I definitely couldn't afford any of the Full Heal Potions that Max bought earlier, but a Lesser Healing Potion was way more in my budget, so I put one in a bag for myself.
"Last but definitely not least." I whispered as I approached the display case of Dungeon Keys.
If I went through with this...
If I bought one of these keys...
I'd have no choice but to become a Hunter. I'd be putting myself in a ridiculous amount of debt for the hope to make more money than I'd ever seen in one place at the same time. And if I failed, things would be even worse for me than they were now. I'd probably land up in a level of debt I'd never be able to escape from.
[Evaluator: Let me guess, even with one of the best skills in the game, you're about to pussy out and go back to your life as a minimum wage item shop cashier.]
Dammit. I unlocked the display case and started rifling through the keys. Whichever one I bought, it'd be my key for my entire career so I needed to pick one that fit me. Dungeon keys were a bizarre phenomenon, any key in the world could spontaneously transform into a dungeon key, giving anyone handling it a tingly electric feeling when they touched it. Anyone who had their keys transformed could sell them to stores like us for a tidy profit, and we sold them to aspiring Hunters for top dollar. My hand came away with an old iron key, but it looked like something that would open a Victorian Sanatorium. Another one was small and golden, and looked like it was meant to wind a clock. It was TOO small, I'd lose it for sure.
[Evaluator: You're stalling.]
[Connor: Fuck off, I really do need to pick the right one!]
[Evaluator: 50 bucks says the Right one isn't here and you head home without one, doomed to go home and cry into a plate of instant mac and cheese and a mountain dew.]
I pulled a car key, an airport locker key, and a house key from the display case. Sigh. None of them were MY key, you know. You know when you have the right one. But maybe the voice had a point. Maybe I should settle for something that-
This time I pulled out an enormous round key ring, the kind janitors carry. All the keys but one, a single, bulky door key marked "Broom Closet," had been removed.
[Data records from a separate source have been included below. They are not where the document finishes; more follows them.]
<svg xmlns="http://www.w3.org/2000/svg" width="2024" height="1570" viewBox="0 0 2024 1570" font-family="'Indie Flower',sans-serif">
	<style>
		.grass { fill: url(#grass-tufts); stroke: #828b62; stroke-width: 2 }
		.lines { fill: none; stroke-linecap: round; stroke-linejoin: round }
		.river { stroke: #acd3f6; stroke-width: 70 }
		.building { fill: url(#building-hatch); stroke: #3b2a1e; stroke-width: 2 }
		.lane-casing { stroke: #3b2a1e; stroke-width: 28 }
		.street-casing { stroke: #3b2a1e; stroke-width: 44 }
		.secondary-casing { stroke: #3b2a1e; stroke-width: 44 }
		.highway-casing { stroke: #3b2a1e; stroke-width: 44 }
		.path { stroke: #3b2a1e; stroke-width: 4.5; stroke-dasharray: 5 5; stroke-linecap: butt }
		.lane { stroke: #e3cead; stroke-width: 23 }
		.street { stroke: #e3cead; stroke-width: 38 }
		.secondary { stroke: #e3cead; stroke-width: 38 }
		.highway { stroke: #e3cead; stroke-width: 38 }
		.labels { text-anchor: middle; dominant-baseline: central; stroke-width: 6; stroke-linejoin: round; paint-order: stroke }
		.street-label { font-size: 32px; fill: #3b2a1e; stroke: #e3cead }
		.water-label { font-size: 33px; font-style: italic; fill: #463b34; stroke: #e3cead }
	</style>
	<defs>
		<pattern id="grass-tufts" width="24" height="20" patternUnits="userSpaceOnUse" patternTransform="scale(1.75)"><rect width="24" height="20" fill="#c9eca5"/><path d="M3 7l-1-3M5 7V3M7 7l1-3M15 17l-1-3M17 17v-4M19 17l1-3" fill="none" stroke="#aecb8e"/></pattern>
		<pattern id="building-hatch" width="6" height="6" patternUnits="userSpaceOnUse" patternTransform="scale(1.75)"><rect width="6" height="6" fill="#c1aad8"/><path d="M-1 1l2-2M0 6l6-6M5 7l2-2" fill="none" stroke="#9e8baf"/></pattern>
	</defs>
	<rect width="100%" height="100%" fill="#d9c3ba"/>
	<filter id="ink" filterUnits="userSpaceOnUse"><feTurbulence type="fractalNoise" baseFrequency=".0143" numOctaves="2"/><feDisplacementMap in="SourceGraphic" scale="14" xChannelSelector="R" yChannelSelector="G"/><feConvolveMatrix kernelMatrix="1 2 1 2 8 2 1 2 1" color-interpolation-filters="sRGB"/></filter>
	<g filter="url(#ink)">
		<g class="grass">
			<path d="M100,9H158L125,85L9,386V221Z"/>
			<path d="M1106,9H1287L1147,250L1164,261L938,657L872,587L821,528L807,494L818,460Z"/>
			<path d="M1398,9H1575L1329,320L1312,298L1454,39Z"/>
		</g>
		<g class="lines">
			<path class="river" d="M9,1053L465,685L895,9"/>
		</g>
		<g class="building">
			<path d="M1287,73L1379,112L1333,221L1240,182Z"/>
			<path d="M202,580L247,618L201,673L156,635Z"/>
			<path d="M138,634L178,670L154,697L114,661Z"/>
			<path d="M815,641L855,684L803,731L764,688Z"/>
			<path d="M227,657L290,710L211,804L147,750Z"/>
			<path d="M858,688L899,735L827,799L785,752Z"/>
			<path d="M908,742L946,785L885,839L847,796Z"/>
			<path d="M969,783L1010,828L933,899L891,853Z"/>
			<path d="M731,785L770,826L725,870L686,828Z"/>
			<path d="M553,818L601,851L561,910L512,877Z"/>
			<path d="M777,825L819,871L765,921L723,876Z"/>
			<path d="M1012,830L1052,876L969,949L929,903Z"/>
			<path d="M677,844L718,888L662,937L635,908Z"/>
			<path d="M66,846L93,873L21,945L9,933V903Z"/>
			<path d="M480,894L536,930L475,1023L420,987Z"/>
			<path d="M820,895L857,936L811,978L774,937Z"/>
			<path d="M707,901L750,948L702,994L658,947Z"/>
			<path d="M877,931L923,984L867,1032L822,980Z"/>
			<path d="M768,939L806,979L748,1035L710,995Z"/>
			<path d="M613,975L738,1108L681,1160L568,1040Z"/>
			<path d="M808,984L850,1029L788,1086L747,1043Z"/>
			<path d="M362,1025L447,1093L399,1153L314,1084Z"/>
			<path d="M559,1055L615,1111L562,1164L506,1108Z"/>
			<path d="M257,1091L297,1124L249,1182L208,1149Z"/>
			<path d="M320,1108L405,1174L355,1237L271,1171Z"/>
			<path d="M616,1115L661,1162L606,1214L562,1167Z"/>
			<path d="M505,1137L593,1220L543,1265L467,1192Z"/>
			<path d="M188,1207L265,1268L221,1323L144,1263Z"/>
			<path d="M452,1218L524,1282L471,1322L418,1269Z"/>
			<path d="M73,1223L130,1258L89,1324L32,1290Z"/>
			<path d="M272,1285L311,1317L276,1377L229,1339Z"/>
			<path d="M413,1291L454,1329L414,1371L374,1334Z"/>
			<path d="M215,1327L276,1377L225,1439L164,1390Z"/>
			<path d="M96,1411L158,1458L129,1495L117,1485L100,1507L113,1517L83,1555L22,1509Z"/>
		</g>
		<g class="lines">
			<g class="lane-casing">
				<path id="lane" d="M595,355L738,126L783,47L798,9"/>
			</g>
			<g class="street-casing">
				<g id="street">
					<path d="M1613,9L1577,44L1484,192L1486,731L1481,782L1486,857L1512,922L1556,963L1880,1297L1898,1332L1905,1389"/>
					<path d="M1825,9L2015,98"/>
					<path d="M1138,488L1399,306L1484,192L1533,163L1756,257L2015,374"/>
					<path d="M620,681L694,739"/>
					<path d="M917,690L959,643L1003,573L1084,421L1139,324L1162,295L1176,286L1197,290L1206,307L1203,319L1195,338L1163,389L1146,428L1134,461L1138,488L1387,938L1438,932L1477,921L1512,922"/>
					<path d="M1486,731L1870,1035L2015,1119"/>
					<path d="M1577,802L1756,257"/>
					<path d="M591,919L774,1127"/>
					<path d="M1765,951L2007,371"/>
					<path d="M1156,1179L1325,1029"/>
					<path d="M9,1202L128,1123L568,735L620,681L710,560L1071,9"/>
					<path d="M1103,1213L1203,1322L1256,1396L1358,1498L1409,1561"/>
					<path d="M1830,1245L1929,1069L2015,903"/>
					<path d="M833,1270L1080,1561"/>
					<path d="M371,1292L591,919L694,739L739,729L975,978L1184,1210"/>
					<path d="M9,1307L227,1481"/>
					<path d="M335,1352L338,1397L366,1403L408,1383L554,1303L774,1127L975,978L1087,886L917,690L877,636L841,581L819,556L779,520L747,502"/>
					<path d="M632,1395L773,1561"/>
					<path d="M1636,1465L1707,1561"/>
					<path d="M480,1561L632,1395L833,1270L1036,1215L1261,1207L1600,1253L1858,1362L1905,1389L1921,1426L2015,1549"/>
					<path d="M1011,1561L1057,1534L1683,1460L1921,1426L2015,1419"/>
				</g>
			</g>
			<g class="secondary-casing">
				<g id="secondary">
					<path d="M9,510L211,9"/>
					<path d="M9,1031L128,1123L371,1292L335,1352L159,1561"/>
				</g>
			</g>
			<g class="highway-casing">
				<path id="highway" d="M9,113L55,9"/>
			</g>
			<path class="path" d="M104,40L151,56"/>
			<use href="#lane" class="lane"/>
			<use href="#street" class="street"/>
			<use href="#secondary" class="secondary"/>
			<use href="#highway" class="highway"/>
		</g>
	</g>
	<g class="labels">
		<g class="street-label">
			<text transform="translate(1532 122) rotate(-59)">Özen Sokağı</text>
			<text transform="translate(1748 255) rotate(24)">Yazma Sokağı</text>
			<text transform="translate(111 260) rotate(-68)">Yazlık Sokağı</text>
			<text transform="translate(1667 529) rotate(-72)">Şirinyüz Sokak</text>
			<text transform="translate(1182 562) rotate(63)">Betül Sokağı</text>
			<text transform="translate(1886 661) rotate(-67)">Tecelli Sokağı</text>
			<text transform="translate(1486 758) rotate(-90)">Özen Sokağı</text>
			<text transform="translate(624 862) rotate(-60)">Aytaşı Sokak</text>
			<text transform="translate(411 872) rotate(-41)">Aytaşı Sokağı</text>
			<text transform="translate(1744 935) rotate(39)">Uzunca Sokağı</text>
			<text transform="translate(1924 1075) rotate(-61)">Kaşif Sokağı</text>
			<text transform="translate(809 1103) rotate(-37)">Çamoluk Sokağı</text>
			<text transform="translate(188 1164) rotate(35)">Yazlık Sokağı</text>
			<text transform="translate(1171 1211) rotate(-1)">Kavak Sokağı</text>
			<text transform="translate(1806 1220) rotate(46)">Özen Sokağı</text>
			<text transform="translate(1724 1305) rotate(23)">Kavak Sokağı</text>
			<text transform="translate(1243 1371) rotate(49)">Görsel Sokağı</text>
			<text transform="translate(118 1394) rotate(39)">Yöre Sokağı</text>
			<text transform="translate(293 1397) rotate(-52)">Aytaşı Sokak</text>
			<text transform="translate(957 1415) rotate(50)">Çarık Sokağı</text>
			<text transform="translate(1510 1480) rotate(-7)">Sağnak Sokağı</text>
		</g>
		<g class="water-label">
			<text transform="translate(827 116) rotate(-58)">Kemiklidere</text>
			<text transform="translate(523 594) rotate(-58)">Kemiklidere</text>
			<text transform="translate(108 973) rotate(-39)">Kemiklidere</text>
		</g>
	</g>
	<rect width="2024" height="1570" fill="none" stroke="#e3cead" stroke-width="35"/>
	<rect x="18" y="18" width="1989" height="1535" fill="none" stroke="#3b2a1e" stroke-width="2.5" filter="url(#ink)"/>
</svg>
[Evaluator: Really? You want to live the rest of your life with a dungeon key from Scruffy the Janitor?]
[Connor: The candle that burns twice as bright burns half as long, Hrm-hmm.]
I locked the case and ran my Mace, potion, and key through the weird scanny thing next to the cash register. I don't know what its called, sue me. The machine spat out a price that could almost be mistaken for a phone number and I made several unintelligible sounds of vague protest. Pulling out my credit card I felt physical pain as I tapped the chip against the register and heard the beep of a sale going through.
[Evaluator: Holy shit, you actually did it. I actually lost money on that one. Sandra from HR is gonna eat well tonight.]
[Connor: I told you I would.]
[Connor: Wait, who the hell is Sandra? HR? Do you work for a company?]
[Evaluator: I like to believe that I fuck with you just enough that nothing I say can be taken as evidence of anything.]
I rolled my eyes at the message as I passed through the shop's front door and locked it behind me. As the lock clicked, I whispered a goodbye to my level one life.